The idea was that the parsed state would remain in the command if the command text didn't change; so reusing the command would skip the reparsing. Alas that isn't what happens and it reparses each time even though its the same command object with an unchanged command

benaadams avatar Mar 19 '23 16:03 benaadams

@benaadams right. Parsing/rewriting was already disabled in all benchmarks with parameters, since we switched to positional placeholders a while ago; https://github.com/TechEmpower/FrameworkBenchmarks/pull/8005#issuecomment-1474907969 does that for Fortunes as well. So I don't think we need to worry about that part any more.

There's another kind of "parsing" which happens every time: to look up the PostgreSQL prepared statement in an internal dictionary. We're planning to add a data-source level API for "globally-available" prepared statements, that would skip this step (https://github.com/npgsql/npgsql/issues/4509).

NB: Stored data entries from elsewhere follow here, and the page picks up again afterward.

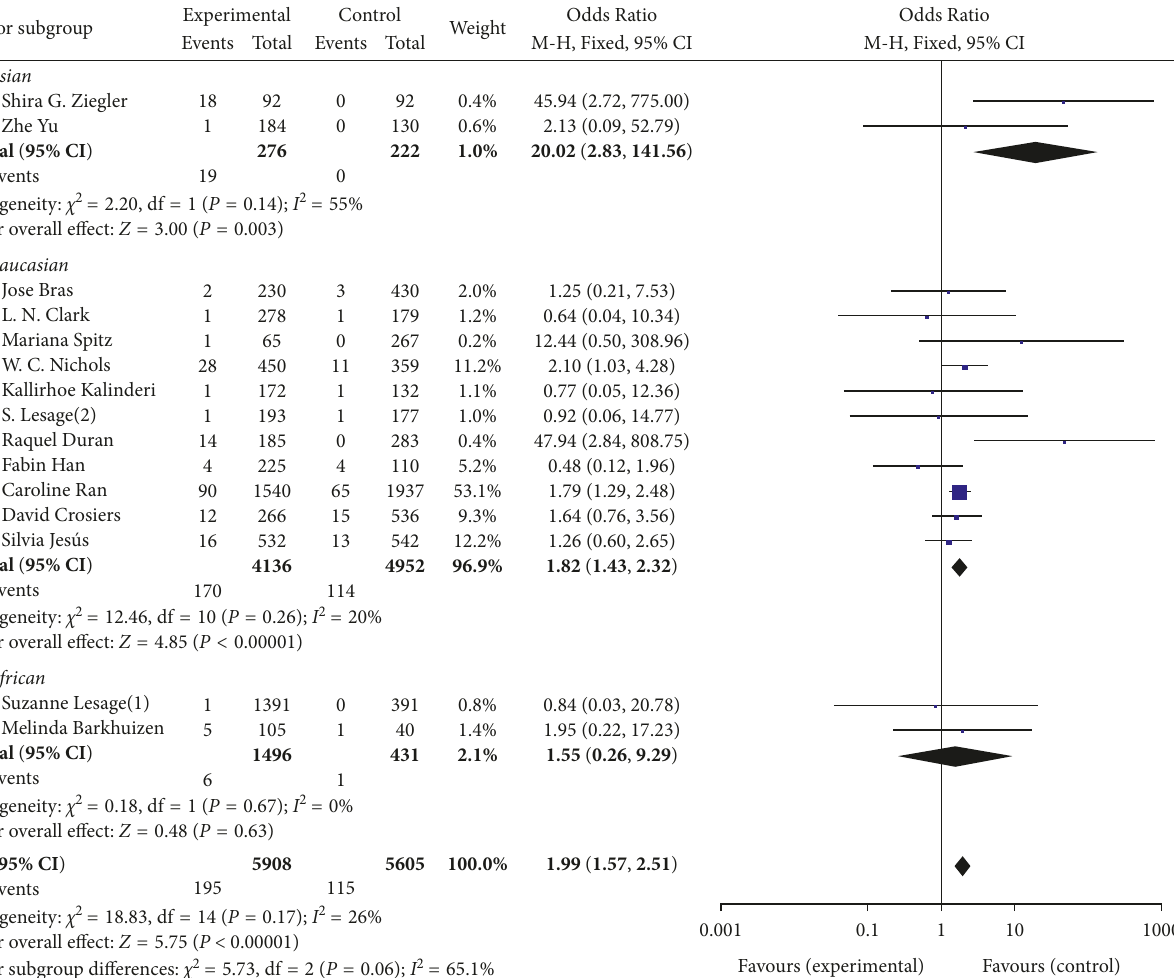
Figure 2: Forest plot of genotype analysis for E326K in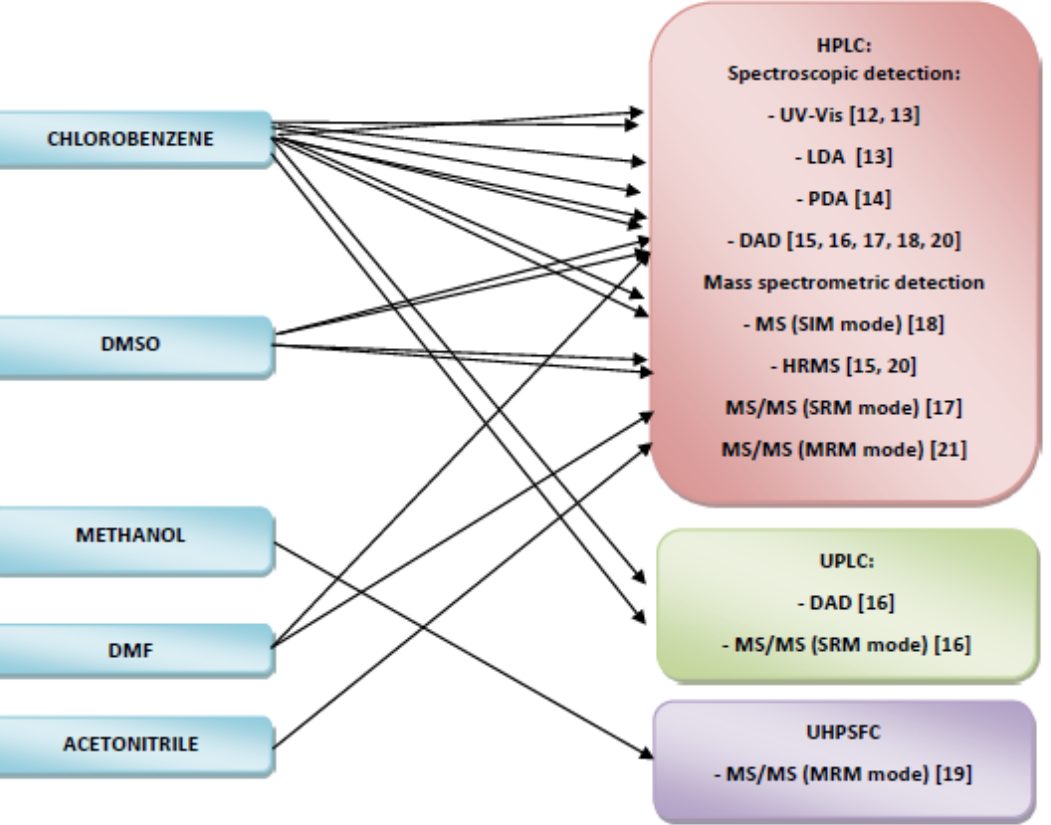
Figure 3. Chromatographic methods applied for the analysis of disperse dyes in extracts.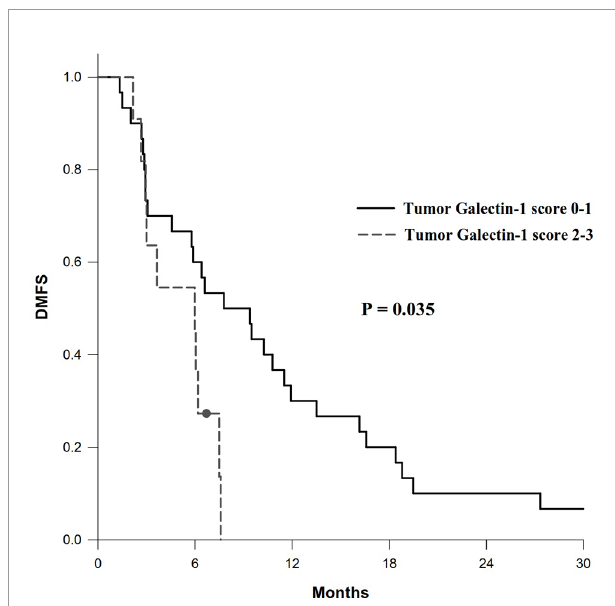
FIGURE 5 | Survival curve of distant metastasis-free survival (DMFS) according to overexpression (score 2 – 3) versus non-overexpression (score 0 – 1) of tumor galectin-1. The p -value was calculated using log-rank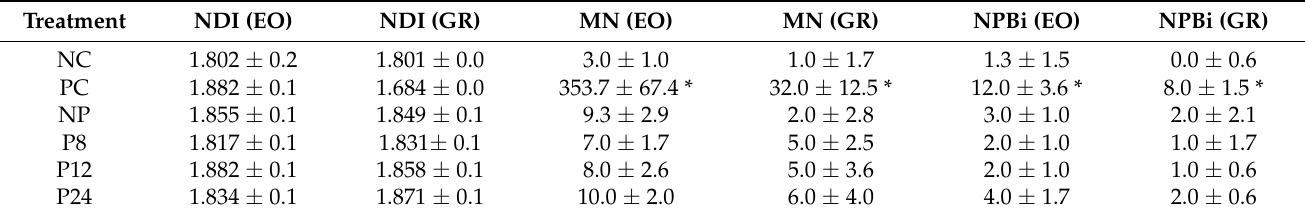
Table 2. CBMN assay in CHO-K1. Mean and standard error of nuclear division index (NDI), frequency of micronuclei (MN) and frequency of nucleoplasmic bridges (NB) of collagen membranes sterilized by ethylene oxide (EO) and gamma ray (GR). * = p < 0.05 (Tukey and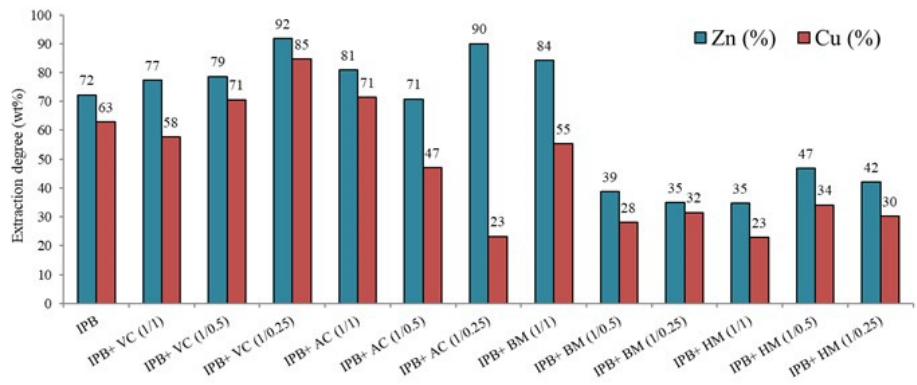
Figure 2. Extraction degree (wt%) of Zn and Cu.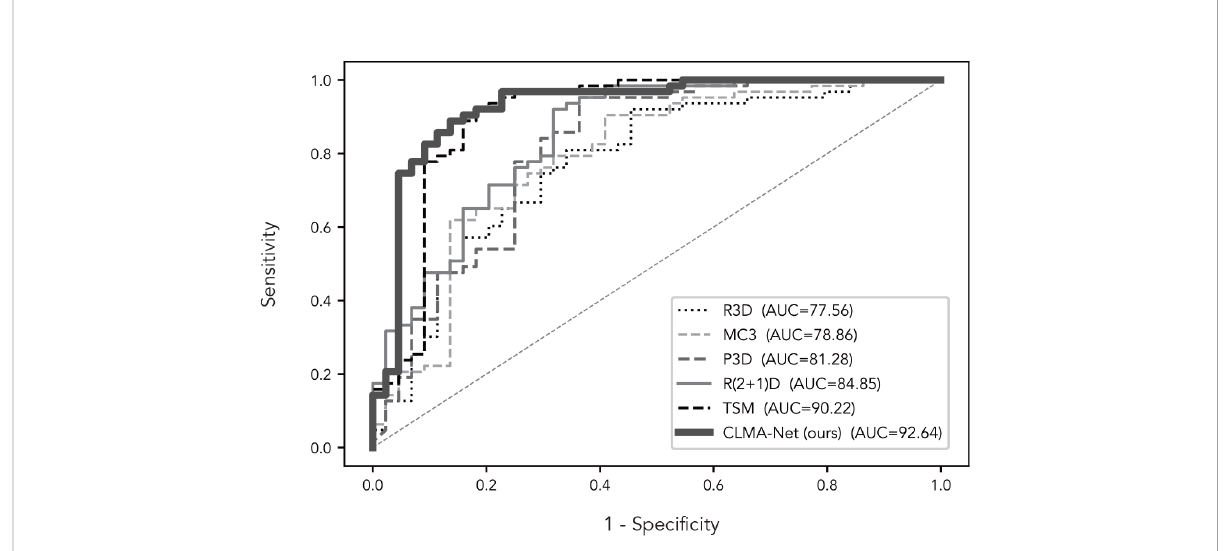
FIGURE 5 ROC curves of our network and compared methods.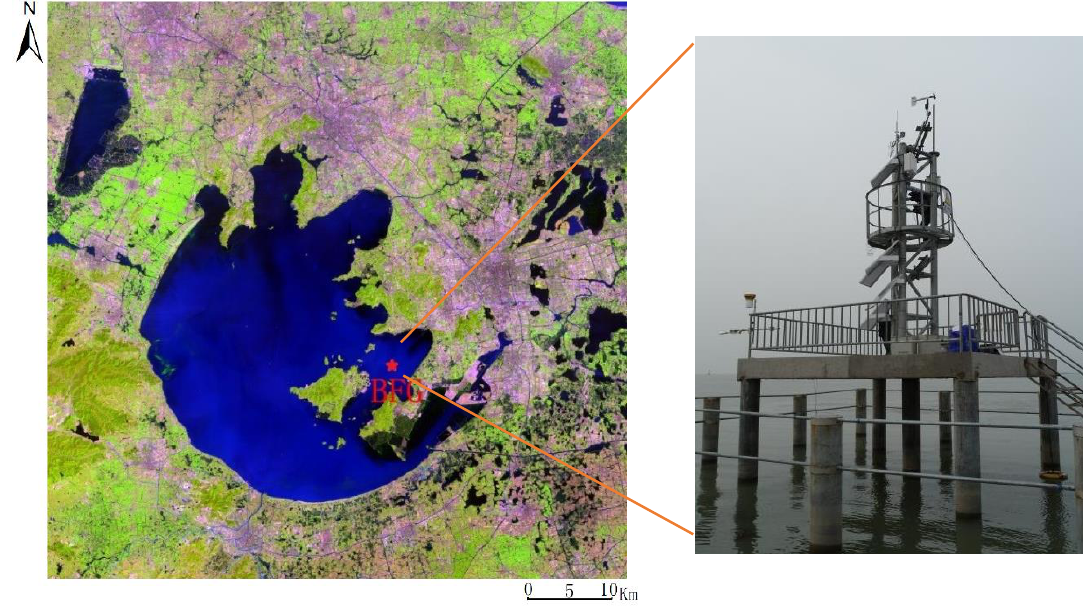
Figure 1. Locations of Lake Taihu and observation platform, BFG .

In the meantime, we could in theory pool commands and assume that a command rented from the pool already has the correct SQL. That assumption would hold only in a single-statement benchmark, so it seems a bit unrealistic/problematic.

roji avatar Mar 19 '23 17:03 roji

@benaadams Any reuse that we might introduce on the DbDataSource will likely release all query specific resources during return. I would personally like to see ADO.NET support for concurrent executions on a DbDataSource/connectionless command to be able to store one on a static (this would need new ExecuteReader methods accepting parameters as an argument and quite some rework in drivers, so it's not realistic any time soon).

If we really need fast pooling we could store relevant instances on the kestrel connection and pass them down.